Aim 1:
List each line of the listing that contains the string "kern", treating uppercase and lowercase as different.
Aim 2:
Write the next part of the article on Banco de Mexico's mobile transfer rules, picking up after its final sentence.

Document extract:

Sponsored

Problem

Mexico already has a real-time payments rail. The weaker part is the last inch.

That is what Banco de Mexico is now trying to regulate. In March, the central bank published draft changes to Circular 3/2012 and Circular 14/2017 that would require institutions to follow user-experience specifications for electronic fund transfers initiated through mobile devices. The draft says the goal is to let the public send transfers in an “intuitive, easy and fast” way through mobile apps. It is dry language. The policy move is not.

Payment systems usually get judged by settlement speed, uptime and cost. Banxico is adding another test for banks and payment providers: can an ordinary user understand the flow well enough to trust it? That turns mobile-transfer UX into an operating obligation inside regulated payment infrastructure.

That matters because SPEI is no longer just a back-office rail for bank customers who already know what a CLABE is. Banxico describes SPEI as the system it operates to let the public make electronic payments within seconds through online or mobile banking. The next adoption problem is not whether the rail exists. It is whether the customer can complete the payment without feeling like they are defusing a bomb with a banking app.

The proposed rule would pull interface design into banking infrastructure policy. It would define “Guías” for standardized interaction and navigation flows in mobile transfer software. In the SPEI rule draft, Banxico says the administrator will publish and maintain those guides, show version numbers and effective dates, and keep prior versions public. That is not a design suggestion. It is a compliance object.

Analysis

The policy frame is easy to miss because the draft is written like a systems manual. It modifies who must comply, where the rule sits, and when it becomes binding. The Circular 3/2012 draft says institutions offering mobile transfer instructions would have to meet the guide specifications for those instructions. It also says accounts at levels 2, 3 and 4 must be able, at the account holder’s request, to associate the last ten digits of a mobile phone number for receiving transfers. The same draft says the final circular would enter into force 180 days after publication in the Diario Oficial de la Federacion.

The Circular 14/2017 draft carries the same idea into SPEI’s operating rules. It says SPEI transfer requests submitted through mobile devices must follow the UX specifications in the guides. It extends the requirement across CoDi obligations, indirect participation transfer instructions, participant-facing electronic channels, and non-bank SPEI participants that offer electronic transfer services.

That breadth is the story. Banxico is not only trying to make one government payment product prettier. It is moving the initiation layer into the same banking-control perimeter as the rail itself, across bank apps, CoDi-style flows, phone-number transfers and participant channels.

The pressure behind the proposal is visible in the adoption data. Expansion reported that Banxico payment-systems official Othon Moreno said he expected SPEI payment volume to exceed debit and credit card volume in 2026. The same report said roughly 75% of Mexican adults made at least one SPEI transfer in 2025. That sounds like victory until the cash numbers arrive. Moreno also said 70% to 75% of payments in Mexico are still made in cash, with Mexico City around 50% electronic and southern states such as Chiapas and Oaxaca still above 80% to 90% cash.

Collected data:

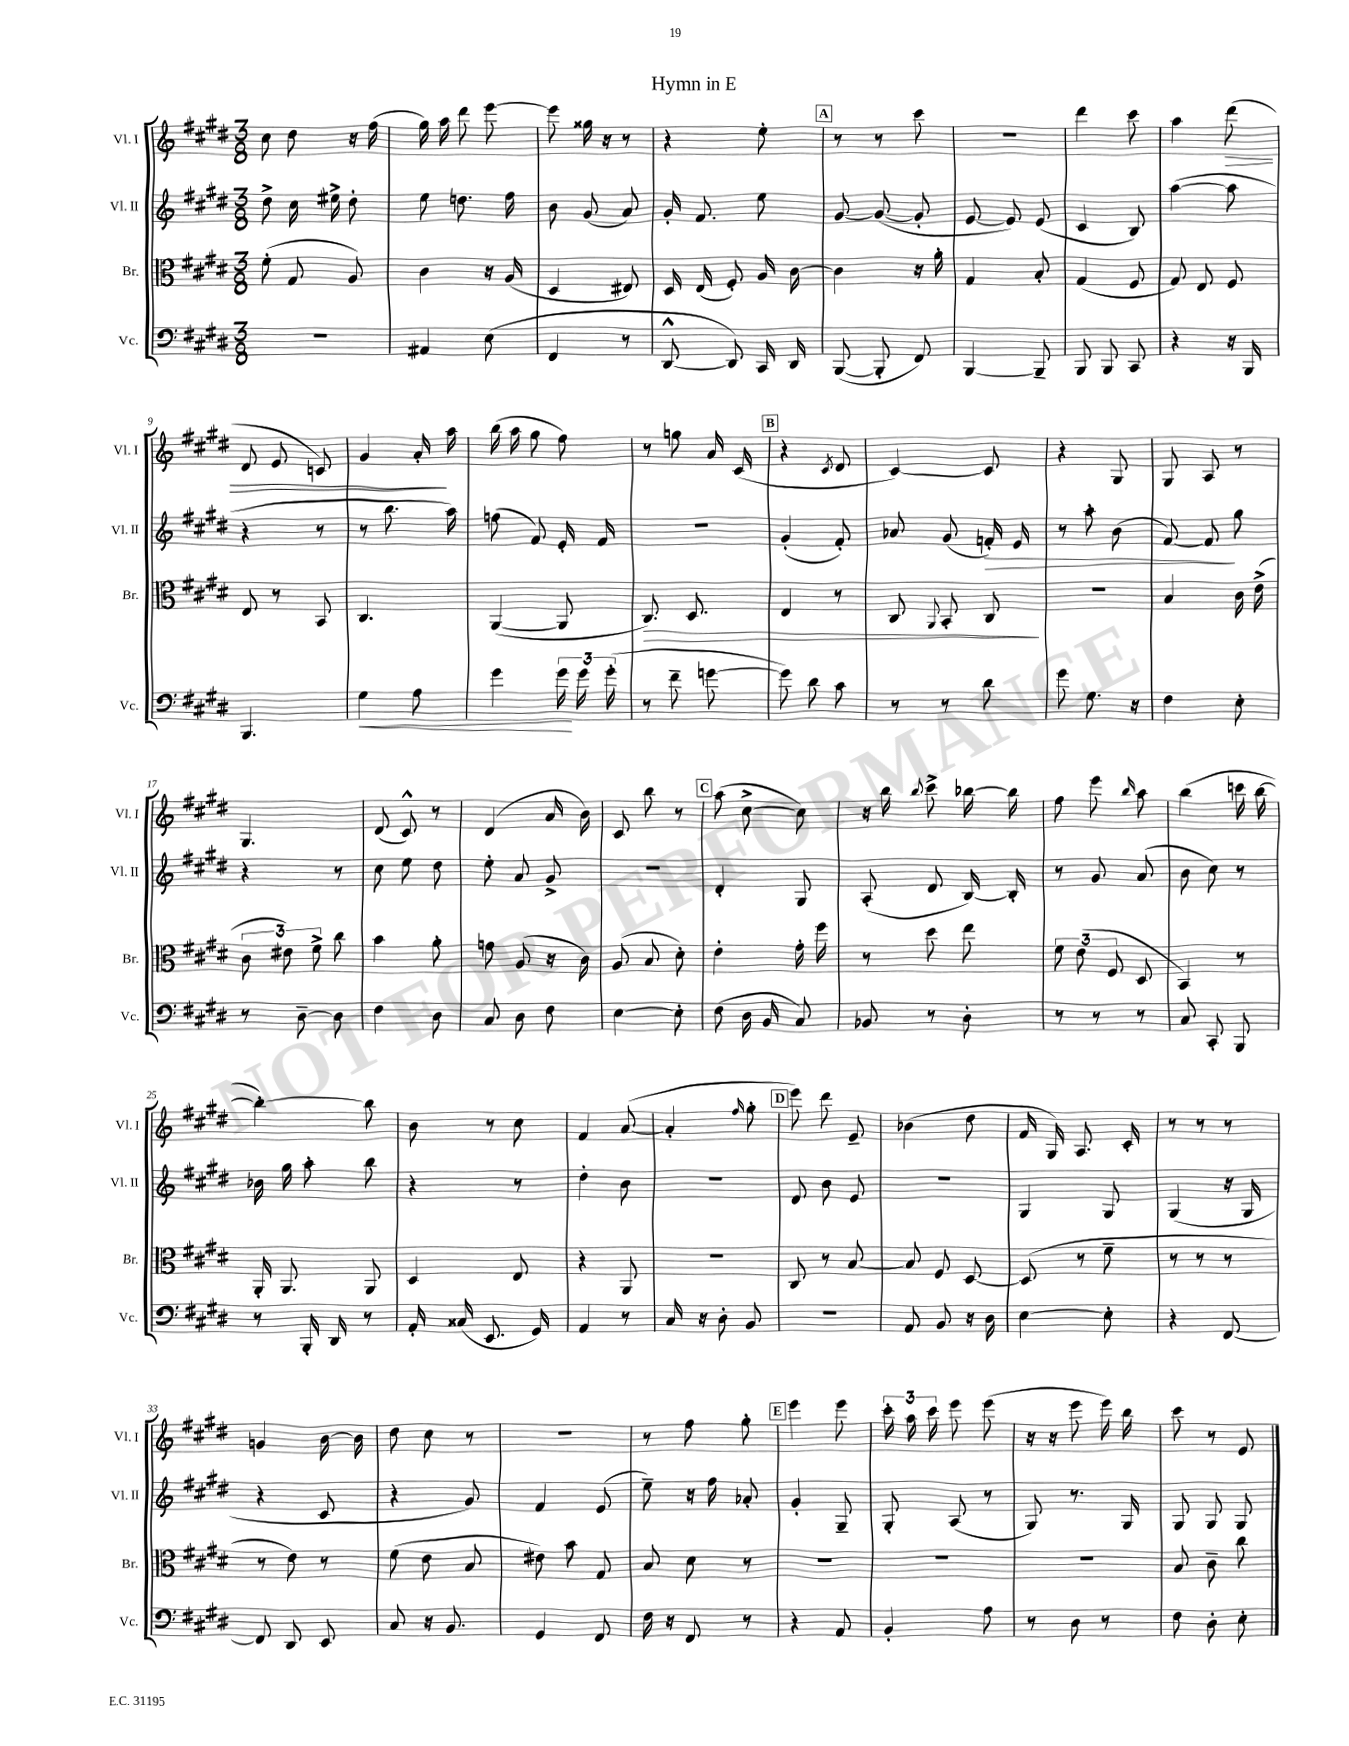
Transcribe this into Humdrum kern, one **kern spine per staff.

**kern	**kern	**kern	**kern
*staff4	*staff3	*staff2	*staff1
*clefF4	*clefC3	*clefG2	*clefG2
*k[f#c#g#d#]	*k[f#c#g#d#]	*k[f#c#g#d#]	*k[f#c#g#d#]
*M3/8	*M3/8	*M3/8	*M3/8
4.r	(8f#'	8dd#^	8cc#
.	8G#	16cc#	8dd#
.	.	16ee#^	.
.	8A)	8dd#'	16r
.	.	.	(16ff#
=	=	=	=
4AA#	4c#	8ee	16gg#)
.	.	.	16aa
.	.	8.dd	8ddd#
(8E	16r	.	[8eee
.	(16A	16ff#	.
=	=	=	=
4FF#	4D#	8b	8eee]
.	.	(8g#	16gg##
.	.	.	16r
8r	8E#)	8a)	8r
=	=	=	=
[8DD#^^	16D#	16g#'	4r
.	(16E	8.f#	.
8DD#])	8F#')	.	.
16CC#	16A	8ee	8ee'
16DD#	[16c#	.	.
=	=	=	=
([8BBB	4c#]	[8g#	8r
8BBB']	.	(8g#_	8r
8FF#)	16r	8g#']	8ccc#
.	16a'	.	.
=	=	=	=
[4BBB	4G#	[8e	4.r
.	.	8e])	.
8BBB~]	8B'	(8e	.
=	=	=	=
8BBB	(4G#	4c#	4ddd#
8BBB	.	.	.
8CC#	8F#	8B)	8ccc#
=	=	=	=
4r	8G#)	([4aa	4aa
.	8E	.	.
16r	8F#	8aa]	(8ddd#
16BBB	.	.	.
=	=	=	=
4.BBB	8E	4r	8d#
.	8r	.	8e
.	8BB	8r	8c)
=	=	=	=
4G#	4.C#	8r	4g#
.	.	8.bb	.
8A	.	.	16a'
.	.	16aa)	16aa
=	=	=	=
4g#	([4AA	(8ff	(16bb
.	.	.	16aa
.	.	8f#)	8gg#
24g#	8AA]	16e'	8ff#)
24g#	.	.	.
.	.	16f#	.
(24g#'	.	.	.
=	=	=	=
8r	8.C#)	4.r	8r
8f#~	.	.	8gg
.	8.D#	.	.
[8g	.	.	16a
.	.	.	(16c#
=	=	=	=
8g])	4E	(4g#'	4r
8d#	.	.	.
.	.	.	8qc#
8c#	8r	8f#')	8d#
=	=	=	=
8r	8C#	8a-	[4c#)
.	8qqAA	.	.
8r	8BB'	(8g#	.
8d#	8C#	16f')	8c#]
.	.	16e	.
=	=	=	=
8g#	4.r	8r	4r
8.G#	.	8aa'	.
.	.	(8b	8G#
16r	.	.	.
=	=	=	=
4F#	4B	[8f#)	8G#
.	.	8f#]	8A
8E'	16c#	8gg#	8r
.	(16e^	.	.
=	=	=	=
8r	12c#	4r	4.G#
.	12e#)	.	.
[8D#~	.	.	.
.	12f#^	.	.
8D#]	8cc#	8r	.
=	=	=	=
4F#	4b	8cc#	(8d#
.	.	8ee	8c#^^)
8D#	8a'	8dd#	8r
=	=	=	=
8C#	8g	8ee'	(4d#
8D#	(8A	8a	.
8F#	16r	8g#^	16a
.	16c#)	.	16b)
=	=	=	=
[4E	(8A	4.r	8c#
.	8B	.	8bb
8E']	8d#')	.	8r
=	=	=	=
(8F#	4e'	4d#'	(8aa
16D#	.	.	[8cc#^
16BB	.	.	.
8C#)	16g#'	8G#	8cc#])
.	16ff#	.	.
=	=	=	=
8BB-	8r	(8A'	16r
.	.	.	16bb
.	.	.	8qqbb
8r	8dd#	8d#	8ccc#^
8D#'	8ee	[16B)	[16bb-
.	.	16B']	16bb-]
=	=	=	=
8r	12f#	8r	8ff#
.	(12e	.	.
8r	.	8g#	8eee
.	12F#	.	.
.	.	.	16qqbb
8r	8D#	(8a	8aa
=	=	=	=
8C#	4BB)	8b	(4bb
8CC#'	.	8cc#)	.
8BBB	8r	8r	16ccc
.	.	.	[16bb
=	=	=	=
8r	16AA'	16b-	4bb'_)
.	8.AA	16gg#	.
16BBB'	.	8aa'	.
16DD#	.	.	.
8r	8AA	8bb	8bb]
=	=	=	=
16AA'	4D#	4r	8b
(16C##	.	.	.
8.EE	.	.	8r
.	8E	8r	8cc#
16GG#)	.	.	.
=	=	=	=
4AA	4r	4dd#'	4f#
8r	8AA	8b	([8a
=	=	=	=
16C#	4.r	4.r	4a']
16r	.	.	.
8D#'	.	.	.
.	.	.	16qqff#
8BB	.	.	8gg#'
=	=	=	=
4.r	8C#	8d#	8eee)
.	8r	8b	8ddd#
.	[8B	8e	8e~
=	=	=	=
8AA	8B]	4.r	(4b-
8BB	8F#	.	.
16r	[8D#	.	8dd#
16D#	.	.	.
=	=	=	=
[4E	(8D#]	4G#	16f#
.	.	.	16G#)
.	8r	.	8.A
8E']	8f#~	8G#	.
.	.	.	16c#'
=	=	=	=
4r	8r	(4G#	8r
.	8r	.	8r
[8FF#	8r	16r	8r
.	.	16G#	.
=	=	=	=
8FF#]	8r	4r	4g
8DD#	8e)	.	.
8EE	8r	8c#	[16b
.	.	.	16b]
=	=	=	=
8C#	(8f#	4r	8dd#
16r	8e	.	8cc#
8.BB	.	.	.
.	8B	8g#)	8r
=	=	=	=
4GG#	8e#)	4f#	4.r
.	8b	.	.
8FF#	8G#	(8e	.
=	=	=	=
16F#	8B	8ee~)	8r
16r	.	.	.
8FF#	8d#	16r	8ff#
.	.	16ff#	.
8r	8r	8a-'	8gg#'
=	=	=	=
4r	4.r	4g#'	4eee
8AA	.	8G#~	8eee
=	=	=	=
4BB'	4.r	8G#'	24ccc#'
.	.	.	24aa
.	.	.	24ccc#
.	.	(8A	8eee
8A	.	8r	(8eee
=	=	=	=
8r	4.r	8G#)	16r
.	.	.	16r
8D#	.	8.r	8eee
8r	.	.	16eee)
.	.	16G#	16bb
=	=	=	=
8F#	8B	8G#	8ccc#
8D#'	8c#~	8G#	8r
8E'	8cc#	8G#	8e
==	==	==	==
*-	*-	*-	*-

Exercise answer 1:
Transcribe this into Humdrum kern, one **kern spine per staff.
**kern	**kern	**kern	**kern

Exercise answer 2:
That is the gap Banxico is attacking. SPEI can be widely available and still underused for ordinary commerce if the transfer experience feels inconsistent, risky or too technical. The official rail may clear in seconds. The user still has to choose the right flow, enter the right identifier, understand the confirmation and trust that the receiving party can verify it.

That is why UX becomes a financial-stability issue at retail scale. Confusing flows create failed payments, duplicate attempts, mistaken recipients, support costs and fraud openings. A fragmented interface also makes switching harder because every bank teaches a different operational ritual. In card payments, a terminal abstracts that pain. In account-to-account payments, the app is the terminal.

The banking sector sees the trade-off. El Economista reported that the public consultation closed on April 20, 2026, and that banks and Sofipos supported the general objective while warning against rigid standardization. The same article said the project had drawn about a dozen public comments by that evening, including from the Asociacion de Bancos de Mexico and Amsofipo. Banks asked for working groups with Banxico, more implementation time, and a staged approach. The sector estimate cited by El Economista was 12 to 24 months for implementation, versus the draft’s 180-day effective-date structure.

That pushback is not just lobbying reflex. It identifies the hard part. If Banxico writes the guides too tightly, it can freeze mobile payments around today’s best guess of a good flow. If it writes them too loosely, nothing changes except a compliance PDF. Payment UX is not static. Authentication, fraud scoring, device binding, biometric checks, beneficiary confirmation and account aliases keep changing. A rule that tries to standardize every screen can age badly.

The better read is that Banxico is trying to set a common grammar, not a common app.

That grammar has three pieces. First, the customer should recognize the path from one bank app to another. Second, the payment identifier should be usable by normal humans, which is why the mobile-number association matters. Third, confirmations should be understandable enough to reduce fraud theater: the fake screenshot, the ambiguous pending transfer, the seller who cannot tell whether a payment is actually final.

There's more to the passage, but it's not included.